■ **Assignment**
Drop every picture and give the entries back exactly.

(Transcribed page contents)
- Opening Delimiter -

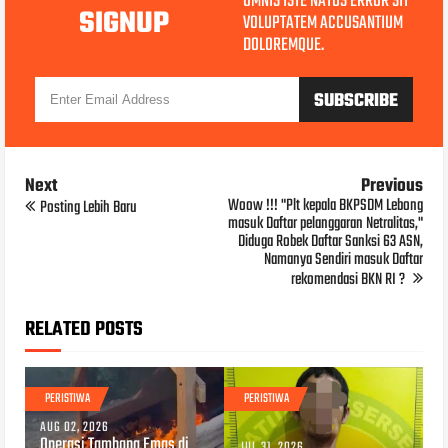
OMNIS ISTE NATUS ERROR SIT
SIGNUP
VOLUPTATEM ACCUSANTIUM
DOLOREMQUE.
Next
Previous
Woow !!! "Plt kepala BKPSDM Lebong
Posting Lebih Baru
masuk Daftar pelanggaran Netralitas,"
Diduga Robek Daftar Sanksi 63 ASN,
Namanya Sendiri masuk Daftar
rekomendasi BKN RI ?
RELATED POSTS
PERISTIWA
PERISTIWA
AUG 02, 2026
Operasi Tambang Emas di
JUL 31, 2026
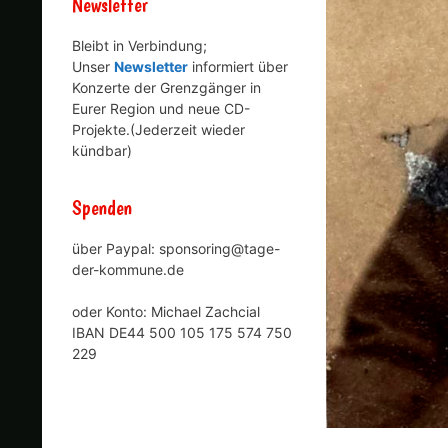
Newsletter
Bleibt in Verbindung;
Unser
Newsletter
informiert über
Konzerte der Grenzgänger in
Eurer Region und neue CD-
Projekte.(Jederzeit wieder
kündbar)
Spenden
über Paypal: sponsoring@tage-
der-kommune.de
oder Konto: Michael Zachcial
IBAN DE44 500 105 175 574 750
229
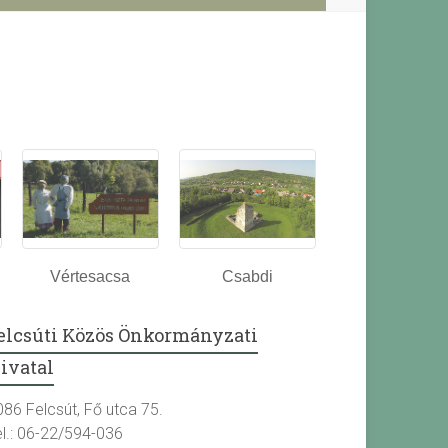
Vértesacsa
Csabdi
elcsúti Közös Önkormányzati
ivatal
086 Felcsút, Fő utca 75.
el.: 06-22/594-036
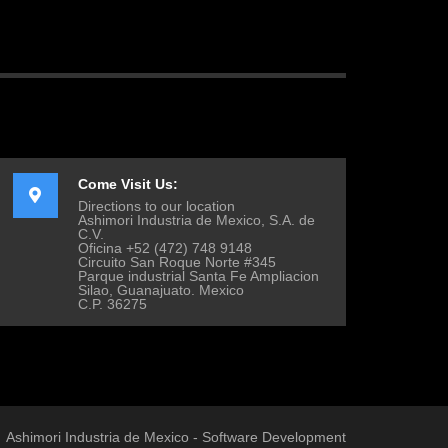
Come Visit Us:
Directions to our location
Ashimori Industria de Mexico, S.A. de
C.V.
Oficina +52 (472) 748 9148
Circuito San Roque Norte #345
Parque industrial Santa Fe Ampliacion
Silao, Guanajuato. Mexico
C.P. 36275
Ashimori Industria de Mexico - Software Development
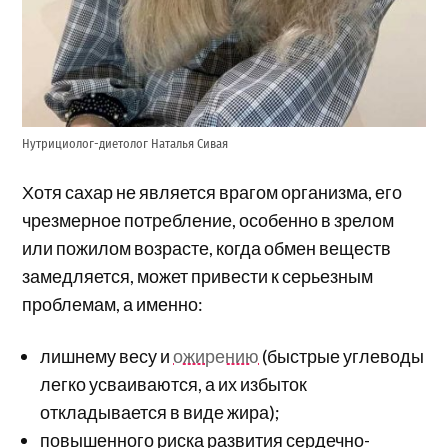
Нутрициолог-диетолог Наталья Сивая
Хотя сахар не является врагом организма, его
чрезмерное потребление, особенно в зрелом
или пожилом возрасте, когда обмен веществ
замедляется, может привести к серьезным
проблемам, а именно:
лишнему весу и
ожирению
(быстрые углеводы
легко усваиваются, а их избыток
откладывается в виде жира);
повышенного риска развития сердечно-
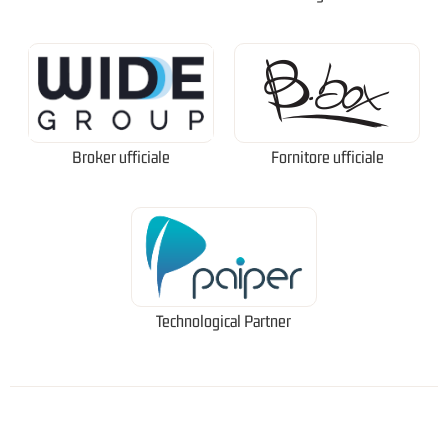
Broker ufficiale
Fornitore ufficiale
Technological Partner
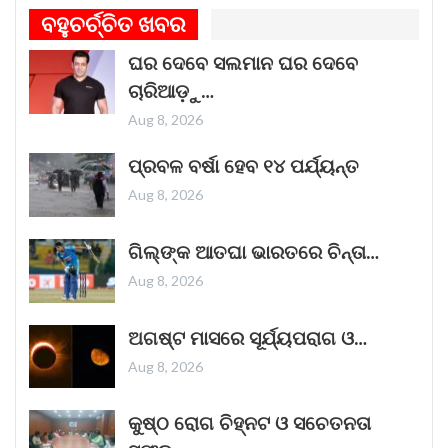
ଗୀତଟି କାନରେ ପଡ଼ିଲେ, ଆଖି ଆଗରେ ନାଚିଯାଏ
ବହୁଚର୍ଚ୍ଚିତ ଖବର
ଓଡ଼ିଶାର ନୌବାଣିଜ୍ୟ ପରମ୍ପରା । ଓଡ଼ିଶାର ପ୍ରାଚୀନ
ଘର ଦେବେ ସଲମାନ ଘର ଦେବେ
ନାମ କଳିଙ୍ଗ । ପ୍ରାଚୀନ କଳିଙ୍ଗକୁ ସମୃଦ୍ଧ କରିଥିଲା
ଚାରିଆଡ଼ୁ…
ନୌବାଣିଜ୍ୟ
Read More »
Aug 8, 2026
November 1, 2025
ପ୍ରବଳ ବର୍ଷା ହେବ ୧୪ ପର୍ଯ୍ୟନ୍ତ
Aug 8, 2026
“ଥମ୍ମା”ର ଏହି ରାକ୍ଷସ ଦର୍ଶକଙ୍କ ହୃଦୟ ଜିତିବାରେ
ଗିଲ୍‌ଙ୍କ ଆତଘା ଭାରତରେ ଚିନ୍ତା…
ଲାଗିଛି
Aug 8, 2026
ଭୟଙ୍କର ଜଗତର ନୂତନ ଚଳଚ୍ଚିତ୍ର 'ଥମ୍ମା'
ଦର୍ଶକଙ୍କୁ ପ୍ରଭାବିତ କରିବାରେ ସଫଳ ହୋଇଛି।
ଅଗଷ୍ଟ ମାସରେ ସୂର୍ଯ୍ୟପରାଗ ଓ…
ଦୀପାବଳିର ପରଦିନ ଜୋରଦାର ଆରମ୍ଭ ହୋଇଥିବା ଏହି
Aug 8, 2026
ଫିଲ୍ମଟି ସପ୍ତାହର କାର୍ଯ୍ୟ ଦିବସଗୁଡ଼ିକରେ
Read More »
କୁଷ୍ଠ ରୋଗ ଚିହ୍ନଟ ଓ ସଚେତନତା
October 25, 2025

- Closing Delimiter -

■ **Written answer**
OMNIS ISTE NATUS ERROR SIT
SIGNUP
VOLUPTATEM ACCUSANTIUM
DOLOREMQUE.
Next
Previous
Woow !!! "Plt kepala BKPSDM Lebong
Posting Lebih Baru
masuk Daftar pelanggaran Netralitas,"
Diduga Robek Daftar Sanksi 63 ASN,
Namanya Sendiri masuk Daftar
rekomendasi BKN RI ?
RELATED POSTS
PERISTIWA
PERISTIWA
AUG 02, 2026
Operasi Tambang Emas di
JUL 31, 2026
Newsletter
Bleibt in Verbindung;
Unser
Newsletter
informiert über
Konzerte der Grenzgänger in
Eurer Region und neue CD-
Projekte.(Jederzeit wieder
kündbar)
Spenden
über Paypal: sponsoring@tage-
der-kommune.de
oder Konto: Michael Zachcial
IBAN DE44 500 105 175 574 750
229
Vértesacsa
Csabdi
elcsúti Közös Önkormányzati
ivatal
086 Felcsút, Fő utca 75.
el.: 06-22/594-036
Come Visit Us:
Directions to our location
Ashimori Industria de Mexico, S.A. de
C.V.
Oficina +52 (472) 748 9148
Circuito San Roque Norte #345
Parque industrial Santa Fe Ampliacion
Silao, Guanajuato. Mexico
C.P. 36275
Ashimori Industria de Mexico - Software Development
Нутрициолог-диетолог Наталья Сивая
Хотя сахар не является врагом организма, его
чрезмерное потребление, особенно в зрелом
или пожилом возрасте, когда обмен веществ
замедляется, может привести к серьезным
проблемам, а именно:
лишнему весу и
ожирению
(быстрые углеводы
легко усваиваются, а их избыток
откладывается в виде жира);
повышенного риска развития сердечно-
Broker ufficiale
Fornitore ufficiale
Technological Partner
ଗୀତଟି କାନରେ ପଡ଼ିଲେ, ଆଖି ଆଗରେ ନାଚିଯାଏ
ବହୁଚର୍ଚ୍ଚିତ ଖବର
ଓଡ଼ିଶାର ନୌବାଣିଜ୍ୟ ପରମ୍ପରା । ଓଡ଼ିଶାର ପ୍ରାଚୀନ
ଘର ଦେବେ ସଲମାନ ଘର ଦେବେ
ନାମ କଳିଙ୍ଗ । ପ୍ରାଚୀନ କଳିଙ୍ଗକୁ ସମୃଦ୍ଧ କରିଥିଲା
ଚାରିଆଡ଼ୁ…
ନୌବାଣିଜ୍ୟ
Read More »
Aug 8, 2026
November 1, 2025
ପ୍ରବଳ ବର୍ଷା ହେବ ୧୪ ପର୍ଯ୍ୟନ୍ତ
Aug 8, 2026
“ଥମ୍ମା”ର ଏହି ରାକ୍ଷସ ଦର୍ଶକଙ୍କ ହୃଦୟ ଜିତିବାରେ
ଗିଲ୍‌ଙ୍କ ଆତଘା ଭାରତରେ ଚିନ୍ତା…
ଲାଗିଛି
Aug 8, 2026
ଭୟଙ୍କର ଜଗତର ନୂତନ ଚଳଚ୍ଚିତ୍ର 'ଥମ୍ମା'
ଦର୍ଶକଙ୍କୁ ପ୍ରଭାବିତ କରିବାରେ ସଫଳ ହୋଇଛି।
ଅଗଷ୍ଟ ମାସରେ ସୂର୍ଯ୍ୟପରାଗ ଓ…
ଦୀପାବଳିର ପରଦିନ ଜୋରଦାର ଆରମ୍ଭ ହୋଇଥିବା ଏହି
Aug 8, 2026
ଫିଲ୍ମଟି ସପ୍ତାହର କାର୍ଯ୍ୟ ଦିବସଗୁଡ଼ିକରେ
Read More »
କୁଷ୍ଠ ରୋଗ ଚିହ୍ନଟ ଓ ସଚେତନତା
October 25, 2025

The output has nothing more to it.